Seccomp Filtering#
Rustbox installs a seccomp-BPF filter on every sandbox that intercepts every syscall before it reaches the kernel. This is layer 5 of the 8-layer isolation model.
Deny-list, not allowlist#
We use a deny-list approach: block the specific syscalls that enable sandbox escape, allow everything else.
Why not an allowlist? Because the languages we support have complex runtime requirements:
- Python calls 100+ different syscalls during
import sys. An allowlist would break on version upgrades. - Java spawns threads, uses futex, mmap, clone - the JVM's syscall profile changes between minor versions.
- C++ standard library probes for features (io_uring, statx) at startup. Blocking probes kills innocent programs.
A deny-list that targets the specific syscalls attackers need is more robust across language runtimes and version upgrades.
The 51-syscall deny-list#
| Family | Syscalls | Action | Why |
|---|---|---|---|
| io_uring | io_uring_setup, io_uring_enter, io_uring_register | ERRNO(ENOSYS) | Kernel LPE history (CVE-2021-41073, CVE-2023-2598) |
| Tracing | ptrace | KILL | Cross-process inspection |
| Process memory | process_vm_readv, process_vm_writev | ERRNO(EPERM) | Runtime crash handlers probe these at startup |
| Kernel subsystems | bpf, userfaultfd, perf_event_open | KILL | eBPF loading, page fault interception, perf abuse |
| Module loading | kexec_load, kexec_file_load, init_module, finit_module, delete_module | KILL | Kernel module/boot manipulation |
| Mount/swap | mount, umount2, pivot_root, swapon, swapoff | KILL | Filesystem manipulation |
| New mount API | fsopen, fsmount, fsconfig, fspick, move_mount, open_tree, mount_setattr | KILL | Linux 5.2+ mount manipulation |
| Namespace escape | unshare, chroot, setns | KILL | Nested namespace creation, chroot escape |
| DAC bypass | name_to_handle_at, open_by_handle_at | KILL | File handle manipulation (CVE-2014-0038) |
| System clock | reboot, settimeofday, clock_settime, acct | KILL | System state manipulation |
| Kernel keyring | add_key, keyctl, request_key | KILL | Not namespaced (CVE-2016-0728) |
| NUMA | mbind, set_mempolicy, move_pages | KILL | Memory policy manipulation |
| Execution domain | personality | ERRNO(EPERM) | Blocks READ_IMPLIES_EXEC |
Three response modes#
Not all blocked syscalls deserve the same response:
-
Errno(ENOSYS)for probe syscalls (io_uring). The process gets "not supported" and falls back to a safe alternative.

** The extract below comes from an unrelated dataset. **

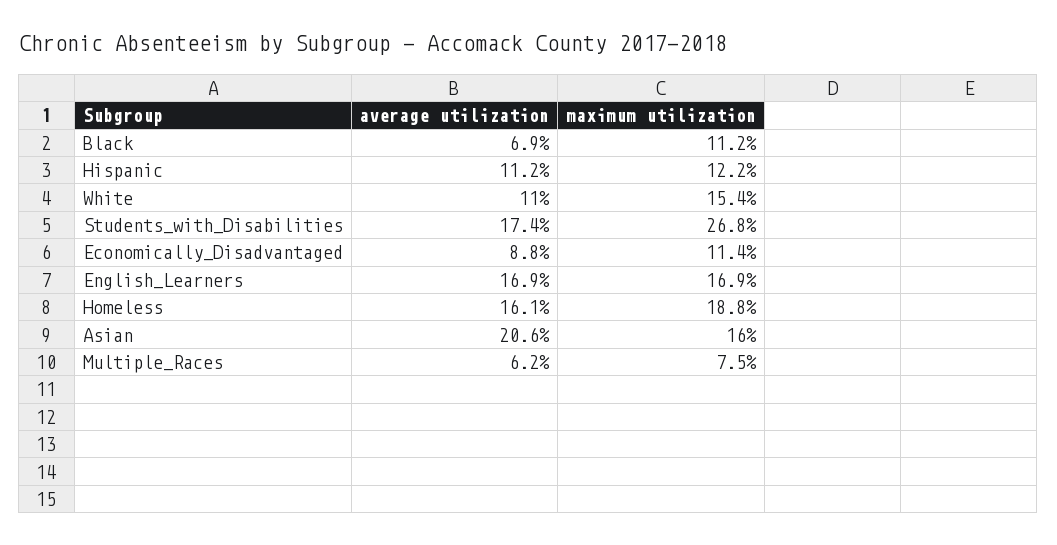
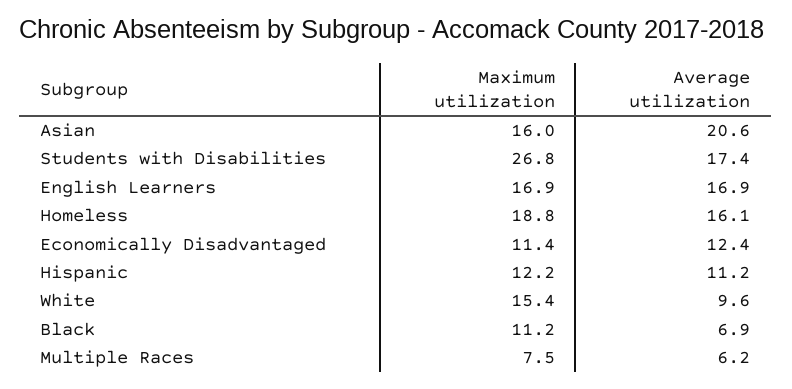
average utilization, White: 11 -> 9.6
average utilization, Economically_Disadvantaged: 8.8 -> 12.4

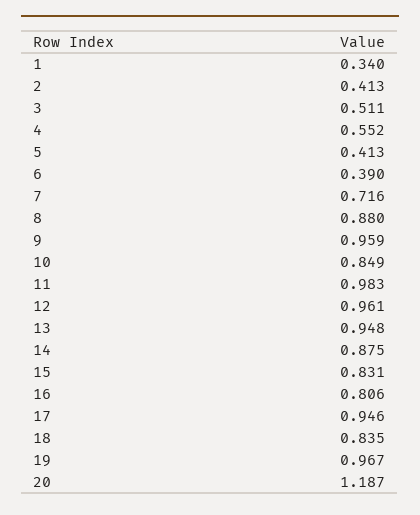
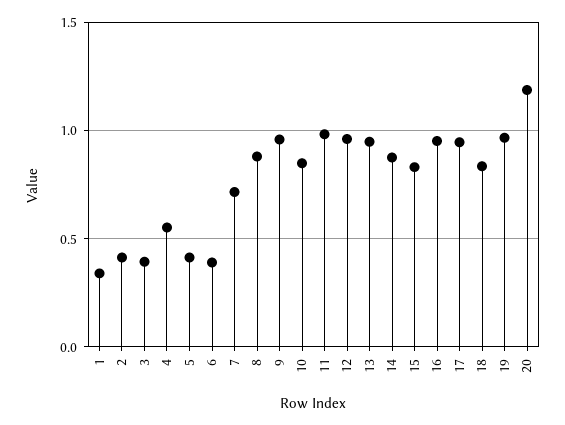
3: 0.511 -> 0.4
16: 0.806 -> 0.95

This prevents unnecessary crashes when runtimes probe for kernel features. -
Errno(EPERM)for diagnostic syscalls (process_vm_readv/writev, personality). Runtime crash handlers degrade gracefully instead of receiving SIGSYS. -
KillProcessfor exploit-class syscalls (ptrace, bpf, mount). Immediate process termination. No second chances.
Implementation#
The BPF filter is built using the seccompiler crate (from AWS Firecracker). Four BPF programs are stacked:
- ENOSYS filter (io_uring probes)
- EPERM filter (diagnostic syscalls)
- KILL filter (exploit syscalls)
- clone(NEWUSER) argument filter (blocks user namespace creation)
The kernel evaluates all four filters and applies the most restrictive result.
clone(NEWUSER) special case#
User namespace creation (clone with CLONE_NEWUSER) gets a dedicated argument-level BPF filter rather than blocking clone entirely. This is because clone is essential for process creation and threading. Only the CLONE_NEWUSER flag combination is blocked.